> Exercise description
Copy the text of the items below exactly, starting with the line that contains "Cameron Highlands" and going on through the line that contains "A POWERFUL STORY OF", including both of those lines. Leave the pictures out of your answer.

> Dataset entries
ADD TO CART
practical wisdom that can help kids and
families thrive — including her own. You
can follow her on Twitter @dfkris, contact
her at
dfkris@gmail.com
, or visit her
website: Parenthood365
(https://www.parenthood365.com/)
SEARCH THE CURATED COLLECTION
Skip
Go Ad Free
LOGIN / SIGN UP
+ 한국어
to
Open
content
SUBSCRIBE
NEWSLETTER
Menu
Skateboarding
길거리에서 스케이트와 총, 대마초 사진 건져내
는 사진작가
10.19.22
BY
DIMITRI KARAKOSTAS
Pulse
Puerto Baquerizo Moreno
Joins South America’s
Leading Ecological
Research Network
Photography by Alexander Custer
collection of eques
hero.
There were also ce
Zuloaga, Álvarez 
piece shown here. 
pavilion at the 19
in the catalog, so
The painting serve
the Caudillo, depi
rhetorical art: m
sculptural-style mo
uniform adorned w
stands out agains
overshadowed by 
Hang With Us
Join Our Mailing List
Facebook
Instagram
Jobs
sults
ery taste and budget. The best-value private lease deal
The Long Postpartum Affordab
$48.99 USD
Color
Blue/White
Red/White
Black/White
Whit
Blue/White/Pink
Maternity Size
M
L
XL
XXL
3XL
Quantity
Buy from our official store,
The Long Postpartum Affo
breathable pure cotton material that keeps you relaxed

...

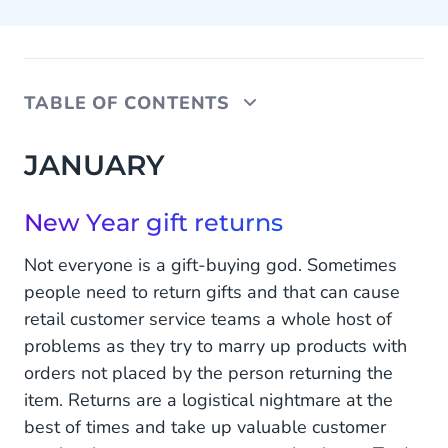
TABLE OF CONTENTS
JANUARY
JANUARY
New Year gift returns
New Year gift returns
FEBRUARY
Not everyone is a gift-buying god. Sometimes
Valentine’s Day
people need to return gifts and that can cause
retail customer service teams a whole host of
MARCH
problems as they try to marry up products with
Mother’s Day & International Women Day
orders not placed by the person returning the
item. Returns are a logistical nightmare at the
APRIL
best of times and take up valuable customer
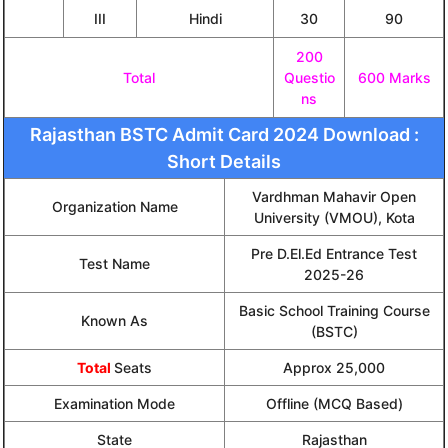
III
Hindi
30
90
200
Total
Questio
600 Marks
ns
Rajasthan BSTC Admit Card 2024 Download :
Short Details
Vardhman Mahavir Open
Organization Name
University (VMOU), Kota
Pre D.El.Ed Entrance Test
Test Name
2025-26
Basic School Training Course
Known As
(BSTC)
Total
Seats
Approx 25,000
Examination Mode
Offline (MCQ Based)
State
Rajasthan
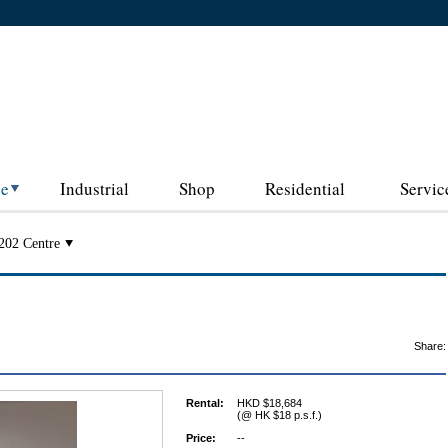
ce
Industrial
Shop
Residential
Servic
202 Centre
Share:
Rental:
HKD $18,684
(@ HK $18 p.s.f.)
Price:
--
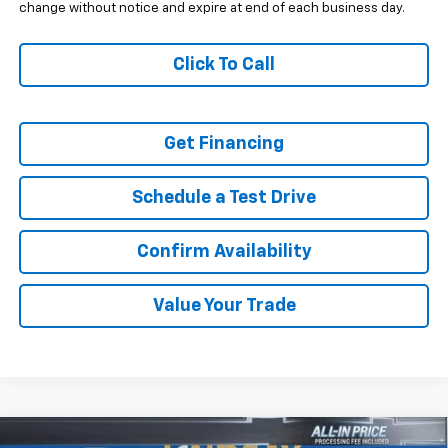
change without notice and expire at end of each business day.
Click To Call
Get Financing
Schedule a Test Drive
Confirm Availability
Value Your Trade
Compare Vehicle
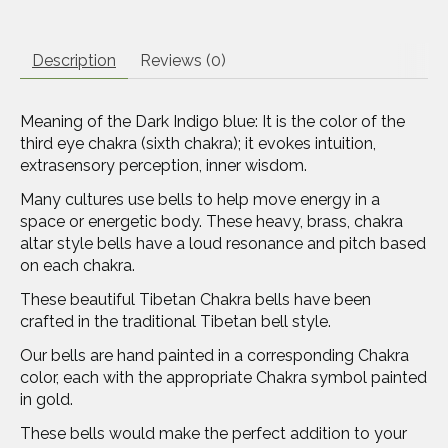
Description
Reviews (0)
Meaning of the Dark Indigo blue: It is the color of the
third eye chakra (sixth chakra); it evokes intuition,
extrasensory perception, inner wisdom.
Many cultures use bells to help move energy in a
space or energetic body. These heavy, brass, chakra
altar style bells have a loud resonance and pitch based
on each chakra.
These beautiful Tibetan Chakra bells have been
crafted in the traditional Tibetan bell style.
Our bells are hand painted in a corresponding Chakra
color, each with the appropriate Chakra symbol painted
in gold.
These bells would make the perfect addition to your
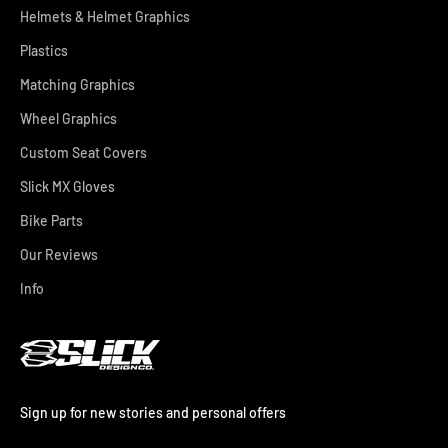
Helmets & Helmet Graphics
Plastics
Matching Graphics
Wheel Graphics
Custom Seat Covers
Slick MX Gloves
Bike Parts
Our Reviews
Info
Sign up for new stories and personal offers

--

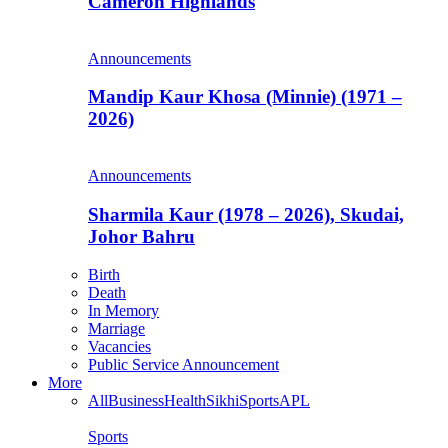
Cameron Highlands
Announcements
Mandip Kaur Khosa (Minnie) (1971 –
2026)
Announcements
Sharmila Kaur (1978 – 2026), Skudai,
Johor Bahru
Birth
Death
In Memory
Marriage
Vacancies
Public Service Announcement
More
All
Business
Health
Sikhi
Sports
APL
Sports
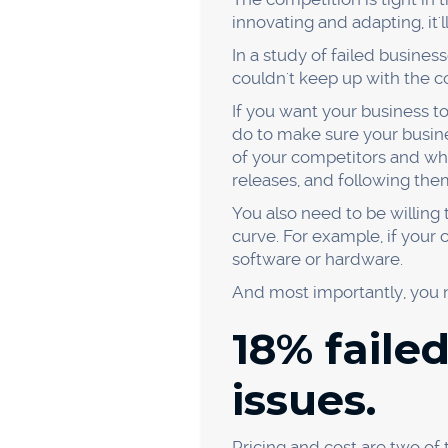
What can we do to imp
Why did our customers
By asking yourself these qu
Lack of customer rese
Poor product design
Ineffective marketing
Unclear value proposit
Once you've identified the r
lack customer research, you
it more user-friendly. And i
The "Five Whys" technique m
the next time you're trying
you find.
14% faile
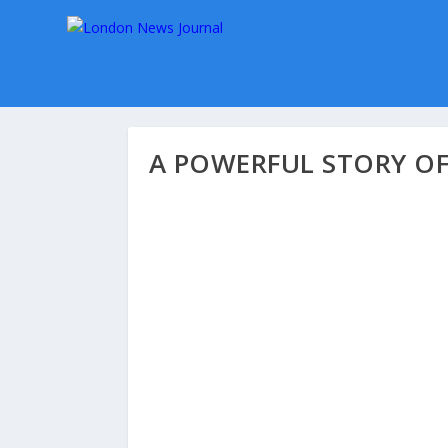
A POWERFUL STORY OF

> Answer space
Cameron Highlands
Announcements
Mandip Kaur Khosa (Minnie) (1971 –
2026)
Announcements
Sharmila Kaur (1978 – 2026), Skudai,
Johor Bahru
Birth
Death
In Memory
Marriage
Vacancies
Public Service Announcement
More
All
Business
Health
Sikhi
Sports
APL
Sports
What can we do to imp
Why did our customers
By asking yourself these qu
Lack of customer rese
Poor product design
Ineffective marketing
Unclear value proposit
Once you've identified the r
lack customer research, you
it more user-friendly. And i
The "Five Whys" technique m
the next time you're trying
you find.
14% faile
A POWERFUL STORY OF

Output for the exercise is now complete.